Task →
Give back every line of the data, word for word.

Input material →
^^^^

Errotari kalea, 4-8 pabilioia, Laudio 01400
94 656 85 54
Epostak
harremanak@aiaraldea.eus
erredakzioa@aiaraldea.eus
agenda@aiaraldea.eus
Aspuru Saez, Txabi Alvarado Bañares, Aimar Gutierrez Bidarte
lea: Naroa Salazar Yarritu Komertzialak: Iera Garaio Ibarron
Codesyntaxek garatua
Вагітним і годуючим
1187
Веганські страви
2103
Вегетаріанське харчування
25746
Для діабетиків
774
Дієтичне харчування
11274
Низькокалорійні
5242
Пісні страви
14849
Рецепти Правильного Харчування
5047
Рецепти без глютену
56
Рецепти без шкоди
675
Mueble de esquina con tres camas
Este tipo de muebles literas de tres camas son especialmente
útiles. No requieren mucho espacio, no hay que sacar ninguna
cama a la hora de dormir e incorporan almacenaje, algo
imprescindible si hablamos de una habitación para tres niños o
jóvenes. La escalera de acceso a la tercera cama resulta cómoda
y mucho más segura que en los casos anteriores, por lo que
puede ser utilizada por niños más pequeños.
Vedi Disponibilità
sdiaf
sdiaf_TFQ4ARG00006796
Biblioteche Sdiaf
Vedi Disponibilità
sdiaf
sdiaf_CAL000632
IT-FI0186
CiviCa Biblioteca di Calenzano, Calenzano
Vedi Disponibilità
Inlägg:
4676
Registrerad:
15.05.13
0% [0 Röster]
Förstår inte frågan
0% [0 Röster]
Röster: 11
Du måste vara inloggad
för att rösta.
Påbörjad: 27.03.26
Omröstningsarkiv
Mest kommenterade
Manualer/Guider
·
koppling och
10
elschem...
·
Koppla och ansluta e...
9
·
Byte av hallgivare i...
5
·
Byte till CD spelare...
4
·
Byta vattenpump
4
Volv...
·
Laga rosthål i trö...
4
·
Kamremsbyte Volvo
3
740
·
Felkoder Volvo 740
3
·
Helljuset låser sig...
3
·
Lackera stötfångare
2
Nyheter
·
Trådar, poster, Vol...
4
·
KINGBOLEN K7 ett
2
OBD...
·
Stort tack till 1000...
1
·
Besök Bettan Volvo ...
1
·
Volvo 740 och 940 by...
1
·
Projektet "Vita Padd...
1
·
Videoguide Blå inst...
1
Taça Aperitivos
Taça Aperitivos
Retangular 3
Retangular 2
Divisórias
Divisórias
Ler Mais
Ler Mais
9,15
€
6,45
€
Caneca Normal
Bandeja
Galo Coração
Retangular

^^^^

Solution →
Errotari kalea, 4-8 pabilioia, Laudio 01400
94 656 85 54
Epostak
harremanak@aiaraldea.eus
erredakzioa@aiaraldea.eus
agenda@aiaraldea.eus
Aspuru Saez, Txabi Alvarado Bañares, Aimar Gutierrez Bidarte
lea: Naroa Salazar Yarritu Komertzialak: Iera Garaio Ibarron
Codesyntaxek garatua
Вагітним і годуючим
1187
Веганські страви
2103
Вегетаріанське харчування
25746
Для діабетиків
774
Дієтичне харчування
11274
Низькокалорійні
5242
Пісні страви
14849
Рецепти Правильного Харчування
5047
Рецепти без глютену
56
Рецепти без шкоди
675
Mueble de esquina con tres camas
Este tipo de muebles literas de tres camas son especialmente
útiles. No requieren mucho espacio, no hay que sacar ninguna
cama a la hora de dormir e incorporan almacenaje, algo
imprescindible si hablamos de una habitación para tres niños o
jóvenes. La escalera de acceso a la tercera cama resulta cómoda
y mucho más segura que en los casos anteriores, por lo que
puede ser utilizada por niños más pequeños.
Vedi Disponibilità
sdiaf
sdiaf_TFQ4ARG00006796
Biblioteche Sdiaf
Vedi Disponibilità
sdiaf
sdiaf_CAL000632
IT-FI0186
CiviCa Biblioteca di Calenzano, Calenzano
Vedi Disponibilità
Inlägg:
4676
Registrerad:
15.05.13
0% [0 Röster]
Förstår inte frågan
0% [0 Röster]
Röster: 11
Du måste vara inloggad
för att rösta.
Påbörjad: 27.03.26
Omröstningsarkiv
Mest kommenterade
Manualer/Guider
·
koppling och
10
elschem...
·
Koppla och ansluta e...
9
·
Byte av hallgivare i...
5
·
Byte till CD spelare...
4
·
Byta vattenpump
4
Volv...
·
Laga rosthål i trö...
4
·
Kamremsbyte Volvo
3
740
·
Felkoder Volvo 740
3
·
Helljuset låser sig...
3
·
Lackera stötfångare
2
Nyheter
·
Trådar, poster, Vol...
4
·
KINGBOLEN K7 ett
2
OBD...
·
Stort tack till 1000...
1
·
Besök Bettan Volvo ...
1
·
Volvo 740 och 940 by...
1
·
Projektet "Vita Padd...
1
·
Videoguide Blå inst...
1
Taça Aperitivos
Taça Aperitivos
Retangular 3
Retangular 2
Divisórias
Divisórias
Ler Mais
Ler Mais
9,15
€
6,45
€
Caneca Normal
Bandeja
Galo Coração
Retangular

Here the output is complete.